- Supplied passage -
UCONN Merged Marketing & PR


The school in 1998 embarked on a major reconstruction of its communications—combining PR with marketing. Scott Brohinsky made the announcement.

Input was obtained from M Booth & Assocs., New York, and a “wide variety of individuals including trustees, the administration, the deans, the regional campuses and Health Center,” he said. “It represents a sea change in the way the institution thinks about communications and markets itself to its constituencies.”

One apparent aspect of this program is that UCONN set out to become a sports powerhouse. Its men’s basketball team is a “Final Four” contender in the 2011 NCAA tournament and its women’s team is a finalist for the NCAA championship March 29. Its football team made its first journey to a post-season bowl last year.

The combination of marketing and PR can result in a surplus of hype and a deficit of facts. It’s a dangerous combination that leads to all sorts of communications abuses.

One example is what happened at Virginia Tech in 2007 where “development” and “university relations” had been combined.

- Action item a -
Please rewrite the rows from the line with "- Closes \#677" up to and including the line with "- Property Editor", substituting "references" for "pointers" and leaving all else unchanged.

- Dataset -

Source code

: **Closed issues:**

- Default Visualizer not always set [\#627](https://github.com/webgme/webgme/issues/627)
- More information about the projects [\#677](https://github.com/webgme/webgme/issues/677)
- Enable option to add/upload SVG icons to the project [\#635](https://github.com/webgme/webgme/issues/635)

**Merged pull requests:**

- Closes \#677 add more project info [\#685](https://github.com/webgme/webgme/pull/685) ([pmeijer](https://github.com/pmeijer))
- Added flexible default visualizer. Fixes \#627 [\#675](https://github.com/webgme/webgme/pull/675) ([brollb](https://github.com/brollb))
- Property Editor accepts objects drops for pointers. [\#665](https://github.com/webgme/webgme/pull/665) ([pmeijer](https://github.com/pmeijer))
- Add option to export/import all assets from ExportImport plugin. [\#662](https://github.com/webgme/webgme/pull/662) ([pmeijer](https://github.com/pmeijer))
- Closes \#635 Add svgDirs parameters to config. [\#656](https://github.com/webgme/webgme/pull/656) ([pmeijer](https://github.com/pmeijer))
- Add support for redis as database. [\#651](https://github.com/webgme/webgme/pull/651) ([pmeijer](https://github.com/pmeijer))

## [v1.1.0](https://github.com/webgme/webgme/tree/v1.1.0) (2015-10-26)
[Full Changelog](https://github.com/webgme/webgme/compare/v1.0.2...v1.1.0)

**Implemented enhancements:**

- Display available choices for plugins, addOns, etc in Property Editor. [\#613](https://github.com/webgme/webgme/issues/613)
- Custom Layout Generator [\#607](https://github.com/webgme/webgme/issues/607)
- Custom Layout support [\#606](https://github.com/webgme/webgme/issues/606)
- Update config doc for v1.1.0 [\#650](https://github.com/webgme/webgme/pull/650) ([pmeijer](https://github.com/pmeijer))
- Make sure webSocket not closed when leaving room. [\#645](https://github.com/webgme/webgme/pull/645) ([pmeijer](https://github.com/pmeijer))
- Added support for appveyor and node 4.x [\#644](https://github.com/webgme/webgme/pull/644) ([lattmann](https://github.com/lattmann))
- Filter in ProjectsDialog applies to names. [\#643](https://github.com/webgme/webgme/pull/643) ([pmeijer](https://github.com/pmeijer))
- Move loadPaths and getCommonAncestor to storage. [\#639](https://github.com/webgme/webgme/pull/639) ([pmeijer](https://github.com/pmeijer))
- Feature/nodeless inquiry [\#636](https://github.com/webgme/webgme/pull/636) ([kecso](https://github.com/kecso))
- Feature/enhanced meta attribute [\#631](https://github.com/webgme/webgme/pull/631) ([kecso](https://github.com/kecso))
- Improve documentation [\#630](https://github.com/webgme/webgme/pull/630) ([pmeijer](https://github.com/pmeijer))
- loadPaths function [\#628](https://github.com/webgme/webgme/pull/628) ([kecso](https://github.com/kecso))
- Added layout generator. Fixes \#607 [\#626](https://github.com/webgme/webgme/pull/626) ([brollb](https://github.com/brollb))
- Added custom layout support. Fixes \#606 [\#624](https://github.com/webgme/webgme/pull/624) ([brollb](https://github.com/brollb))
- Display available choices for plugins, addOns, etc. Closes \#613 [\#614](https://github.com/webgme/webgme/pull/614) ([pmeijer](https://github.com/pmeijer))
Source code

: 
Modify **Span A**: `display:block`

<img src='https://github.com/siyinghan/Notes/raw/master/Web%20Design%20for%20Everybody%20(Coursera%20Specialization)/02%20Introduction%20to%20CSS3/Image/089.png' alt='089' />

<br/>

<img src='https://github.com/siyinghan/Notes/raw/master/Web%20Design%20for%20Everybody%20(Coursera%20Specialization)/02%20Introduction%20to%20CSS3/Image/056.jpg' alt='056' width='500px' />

- Action item b -
Answer these about the passage on UConn's merged marketing and PR:
(i) In what year did the school begin reconstructing its communications?
(ii) Which firm provided input?
(iii) Where and in what year had "development" and "university relations" been combined?

- Task output a -
- Closes \#677 add more project info [\#685](https://github.com/webgme/webgme/pull/685) ([pmeijer](https://github.com/pmeijer))
- Added flexible default visualizer. Fixes \#627 [\#675](https://github.com/webgme/webgme/pull/675) ([brollb](https://github.com/brollb))
- Property Editor accepts objects drops for references. [\#665](https://github.com/webgme/webgme/pull/665) ([pmeijer](https://github.com/pmeijer))

- Task output b -
(i) 1998
(ii) M Booth & Assocs., New York
(iii) Virginia Tech, 2007